Data records
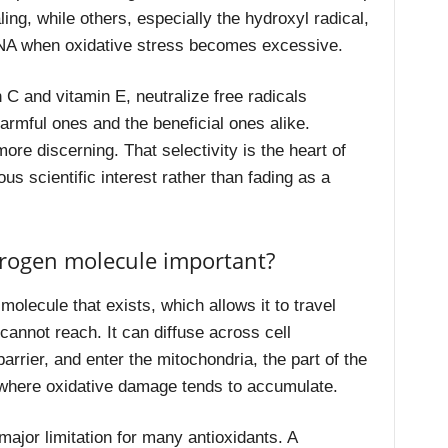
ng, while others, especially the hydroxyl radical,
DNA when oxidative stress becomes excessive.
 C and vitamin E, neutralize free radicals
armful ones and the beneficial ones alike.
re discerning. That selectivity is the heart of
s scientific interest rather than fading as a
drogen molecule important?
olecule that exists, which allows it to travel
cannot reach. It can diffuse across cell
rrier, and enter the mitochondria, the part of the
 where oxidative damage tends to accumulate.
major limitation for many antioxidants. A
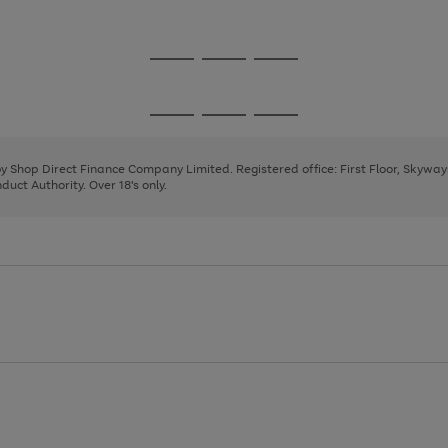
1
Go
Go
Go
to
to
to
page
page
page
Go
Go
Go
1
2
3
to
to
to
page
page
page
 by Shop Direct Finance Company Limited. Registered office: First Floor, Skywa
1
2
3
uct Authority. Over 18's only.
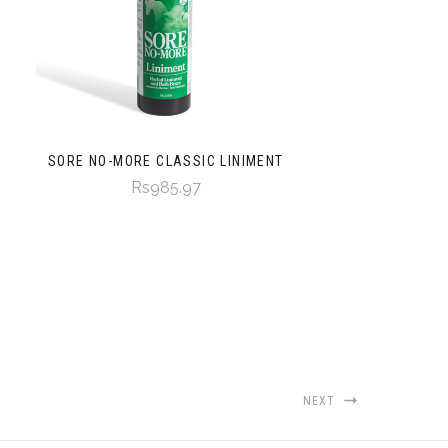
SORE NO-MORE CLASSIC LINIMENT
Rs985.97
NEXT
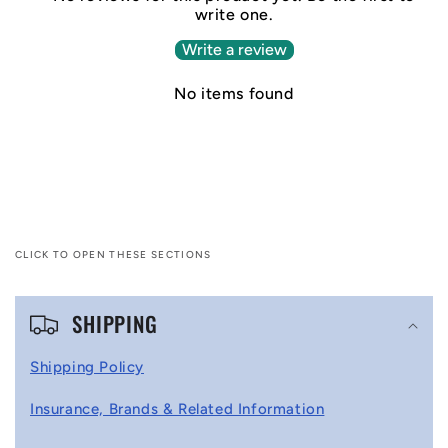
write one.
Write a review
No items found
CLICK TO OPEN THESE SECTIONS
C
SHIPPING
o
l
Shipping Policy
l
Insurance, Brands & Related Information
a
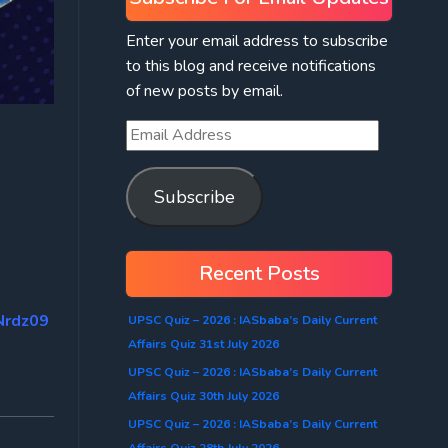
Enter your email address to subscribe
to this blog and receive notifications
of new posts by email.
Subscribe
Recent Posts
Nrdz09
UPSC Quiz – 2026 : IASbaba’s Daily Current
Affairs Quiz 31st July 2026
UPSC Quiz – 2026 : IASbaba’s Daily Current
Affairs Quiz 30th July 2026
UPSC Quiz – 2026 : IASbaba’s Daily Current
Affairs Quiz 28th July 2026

- _WHAT NEEDS TO BE DONE_: Copy every record exactly, but skip the pictures.

- _SOLVED PROBLEM_:
ng, while others, especially the hydroxyl radical,
DNA when oxidative stress becomes excessive.
 C and vitamin E, neutralize free radicals
armful ones and the beneficial ones alike.
re discerning. That selectivity is the heart of
s scientific interest rather than fading as a
drogen molecule important?
olecule that exists, which allows it to travel
cannot reach. It can diffuse across cell
rrier, and enter the mitochondria, the part of the
 where oxidative damage tends to accumulate.
major limitation for many antioxidants. A
1
Go
Go
Go
to
to
to
page
page
page
Go
Go
Go
1
2
3
to
to
to
page
page
page
 by Shop Direct Finance Company Limited. Registered office: First Floor, Skywa
1
2
3
uct Authority. Over 18's only.
SORE NO-MORE CLASSIC LINIMENT
Rs985.97
NEXT
write one.
Write a review
No items found
CLICK TO OPEN THESE SECTIONS
C
SHIPPING
o
l
Shipping Policy
l
Insurance, Brands & Related Information
a
Enter your email address to subscribe
to this blog and receive notifications
of new posts by email.
Subscribe
Recent Posts
Nrdz09
UPSC Quiz – 2026 : IASbaba’s Daily Current
Affairs Quiz 31st July 2026
UPSC Quiz – 2026 : IASbaba’s Daily Current
Affairs Quiz 30th July 2026
UPSC Quiz – 2026 : IASbaba’s Daily Current
Affairs Quiz 28th July 2026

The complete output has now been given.